◆ Stored records ◆
=== Begin Enclosure ===
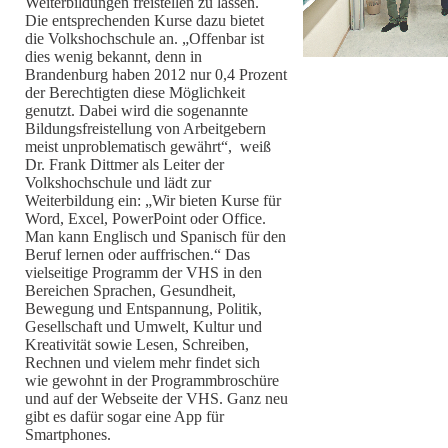
Weiterbildungen freistellen zu lassen.
Die entsprechenden Kurse dazu bietet
die Volkshochschule an. „Offenbar ist
dies wenig bekannt, denn in
Brandenburg haben 2012 nur 0,4 Prozent
der Berechtigten diese Möglichkeit
genutzt. Dabei wird die sogenannte
Bildungsfreistellung von Arbeitgebern
meist unproblematisch gewährt“, weiß
Dr. Frank Dittmer als Leiter der
Volkshochschule und lädt zur
Weiterbildung ein: „Wir bieten Kurse für
Word, Excel, PowerPoint oder Office.
Man kann Englisch und Spanisch für den
Beruf lernen oder auffrischen.“ Das
vielseitige Programm der VHS in den
Bereichen Sprachen, Gesundheit,
Bewegung und Entspannung, Politik,
Gesellschaft und Umwelt, Kultur und
Kreativität sowie Lesen, Schreiben,
Rechnen und vielem mehr findet sich
wie gewohnt in der Programmbroschüre
und auf der Webseite der VHS. Ganz neu
gibt es dafür sogar eine App für
Smartphones.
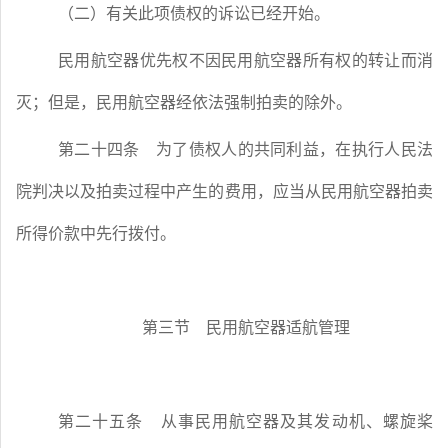
（二）有关此项债权的诉讼已经开始。
民用航空器优先权不因民用航空器所有权的转让而消
灭；但是，民用航空器经依法强制拍卖的除外。
第二十四条
为了债权人的共同利益，在执行人民法
院判决以及拍卖过程中产生的费用，应当从民用航空器拍卖
所得价款中先行拨付。
第三节 民用航空器适航管理
第二十五条
从事民用航空器及其发动机、螺旋桨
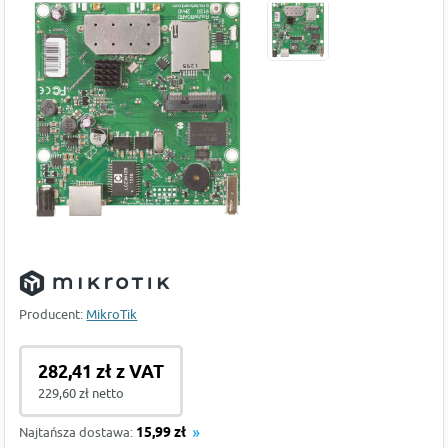
Producent:
MikroTik
282,41 zł z VAT
229,60 zł netto
Najtańsza dostawa:
15,99 zł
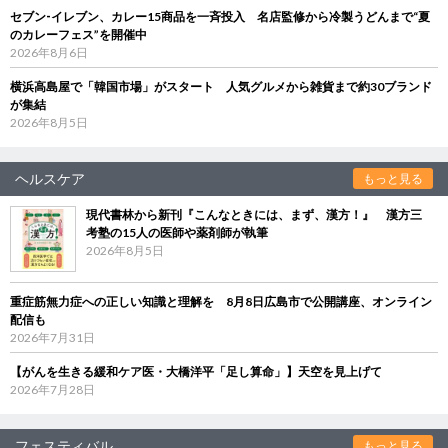
セブン‐イレブン、カレー15商品を一斉投入 名店監修から冷製うどんまで“夏
のカレーフェス”を開催中
2026年8月6日
横浜高島屋で「韓国市場」がスタート 人気グルメから雑貨まで約30ブランド
が集結
2026年8月5日
ヘルスケア
もっと見る
現代書林から新刊『こんなときには、まず、漢方！』 漢方三
考塾の15人の医師や薬剤師が執筆
2026年8月5日
重症筋無力症への正しい知識と理解を 8月8日広島市で公開講座、オンライン
配信も
2026年7月31日
【がんを生きる緩和ケア医・大橋洋平「足し算命」】天空を見上げて
2026年7月28日
フェスティバル
もっと見る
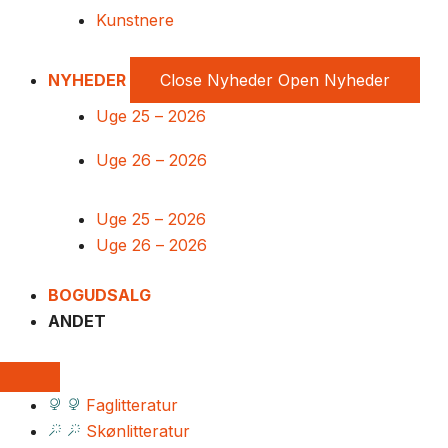
Kunstnere
NYHEDER
Close Nyheder
Open Nyheder
Uge 25 – 2026
Uge 26 – 2026
Uge 25 – 2026
Uge 26 – 2026
BOGUDSALG
ANDET
Faglitteratur
Skønlitteratur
=== End Enclosure ===
◆ ACTIVITY ◆
Put the lines of the entries into a numbered list, beginning at the start of the entries and stopping after the line that contains "Gesellschaft und Umwelt, Kultur und", and omit any blank lines. Leave the pictures out of the answer.

◆ WORKED SOLUTION ◆
1. Weiterbildungen freistellen zu lassen.
2. Die entsprechenden Kurse dazu bietet
3. die Volkshochschule an. „Offenbar ist
4. dies wenig bekannt, denn in
5. Brandenburg haben 2012 nur 0,4 Prozent
6. der Berechtigten diese Möglichkeit
7. genutzt. Dabei wird die sogenannte
8. Bildungsfreistellung von Arbeitgebern
9. meist unproblematisch gewährt“, weiß
10. Dr. Frank Dittmer als Leiter der
11. Volkshochschule und lädt zur
12. Weiterbildung ein: „Wir bieten Kurse für
13. Word, Excel, PowerPoint oder Office.
14. Man kann Englisch und Spanisch für den
15. Beruf lernen oder auffrischen.“ Das
16. vielseitige Programm der VHS in den
17. Bereichen Sprachen, Gesundheit,
18. Bewegung und Entspannung, Politik,
19. Gesellschaft und Umwelt, Kultur und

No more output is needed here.